- Work order: Go to the line with "left shoulder: (532, 379)" in the records below, then output it and each following line exactly, up to and including the line with "right eye: (111, 124)". Skip pictures and add nothing.

- Source information:
☆ ☆ ☆ ☆
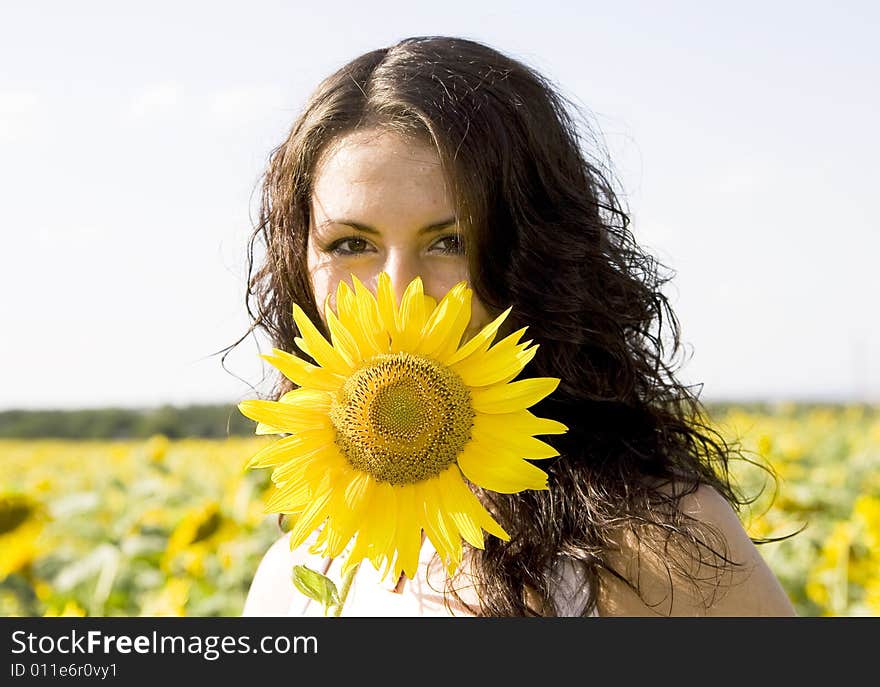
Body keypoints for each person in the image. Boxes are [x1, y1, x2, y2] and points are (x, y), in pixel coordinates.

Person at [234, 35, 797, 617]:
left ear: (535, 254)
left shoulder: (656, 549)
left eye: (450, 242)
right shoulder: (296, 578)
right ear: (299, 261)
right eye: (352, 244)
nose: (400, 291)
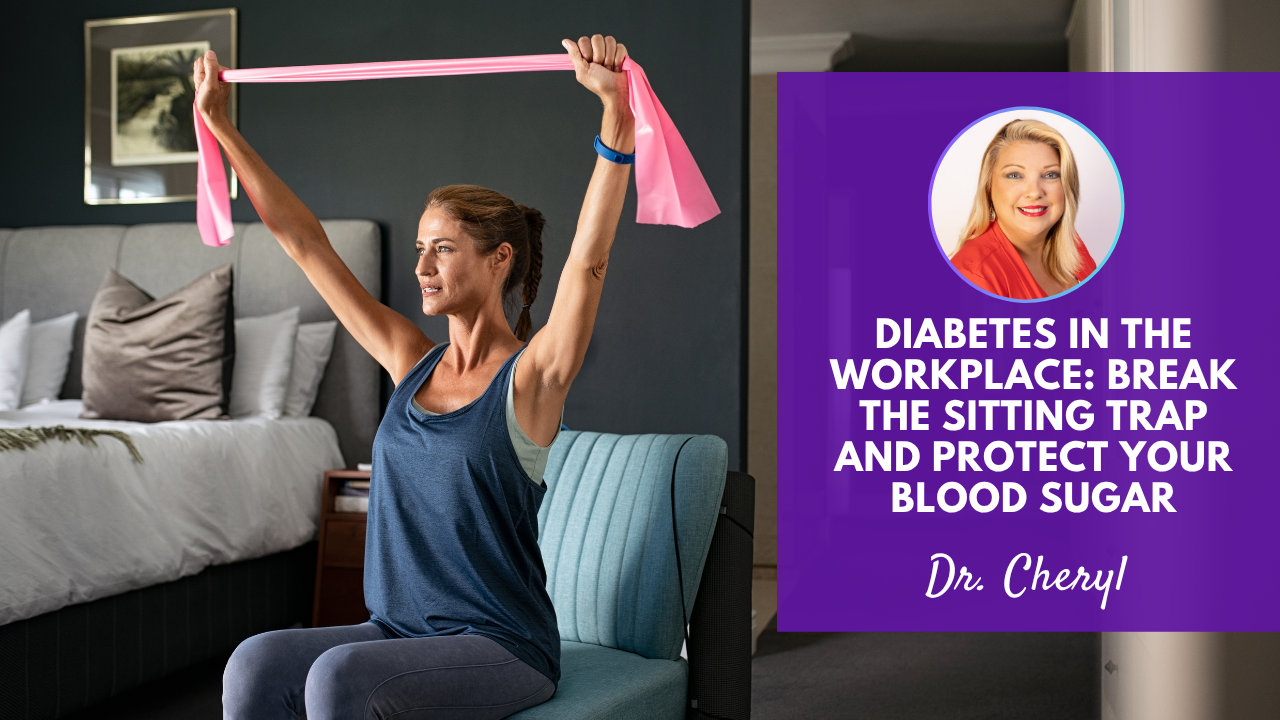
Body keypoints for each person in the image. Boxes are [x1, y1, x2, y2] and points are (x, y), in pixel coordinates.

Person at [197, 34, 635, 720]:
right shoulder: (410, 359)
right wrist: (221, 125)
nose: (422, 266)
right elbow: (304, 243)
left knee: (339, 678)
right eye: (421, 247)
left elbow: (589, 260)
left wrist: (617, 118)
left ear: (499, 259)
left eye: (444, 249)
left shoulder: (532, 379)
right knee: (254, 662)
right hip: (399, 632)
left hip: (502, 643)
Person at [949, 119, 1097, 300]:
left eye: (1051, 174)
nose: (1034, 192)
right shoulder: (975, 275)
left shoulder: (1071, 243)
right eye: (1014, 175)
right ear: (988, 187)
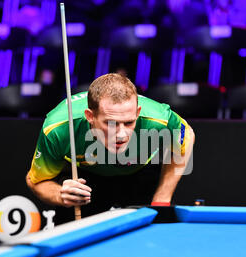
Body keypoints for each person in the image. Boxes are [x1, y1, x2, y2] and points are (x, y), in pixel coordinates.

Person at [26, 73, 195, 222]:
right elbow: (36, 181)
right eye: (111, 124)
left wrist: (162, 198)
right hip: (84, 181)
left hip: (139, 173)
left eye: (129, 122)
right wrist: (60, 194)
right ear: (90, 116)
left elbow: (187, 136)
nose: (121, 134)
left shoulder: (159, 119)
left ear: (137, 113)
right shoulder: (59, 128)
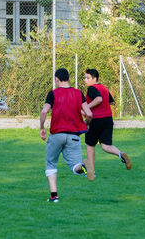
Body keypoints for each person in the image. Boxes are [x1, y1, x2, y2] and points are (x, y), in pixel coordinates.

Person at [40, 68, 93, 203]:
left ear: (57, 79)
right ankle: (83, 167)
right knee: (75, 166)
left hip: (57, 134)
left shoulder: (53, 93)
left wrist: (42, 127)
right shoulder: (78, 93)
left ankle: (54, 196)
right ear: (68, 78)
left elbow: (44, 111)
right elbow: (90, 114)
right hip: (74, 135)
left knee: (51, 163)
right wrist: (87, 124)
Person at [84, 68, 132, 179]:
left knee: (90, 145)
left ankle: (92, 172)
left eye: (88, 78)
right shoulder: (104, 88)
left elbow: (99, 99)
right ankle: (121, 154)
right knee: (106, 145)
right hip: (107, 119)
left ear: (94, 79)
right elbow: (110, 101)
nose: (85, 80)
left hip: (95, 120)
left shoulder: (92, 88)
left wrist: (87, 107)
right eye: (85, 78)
☆ ☆ ☆ ☆
- Answer to this problem:
left shoulder: (532, 379)
right knee: (254, 662)
right hip: (399, 632)
left hip: (502, 643)
Person at [949, 119, 1097, 300]:
left eye: (1051, 174)
nose: (1034, 192)
right shoulder: (975, 275)
left shoulder: (1071, 243)
right eye: (1014, 175)
right ear: (988, 187)
Body keypoints for each person in the image. Boxes are [x1, y1, x2, y2] and points are (x, y), in pixel coordinates.

Person at [26, 73, 195, 222]:
right elbow: (36, 181)
right eye: (111, 124)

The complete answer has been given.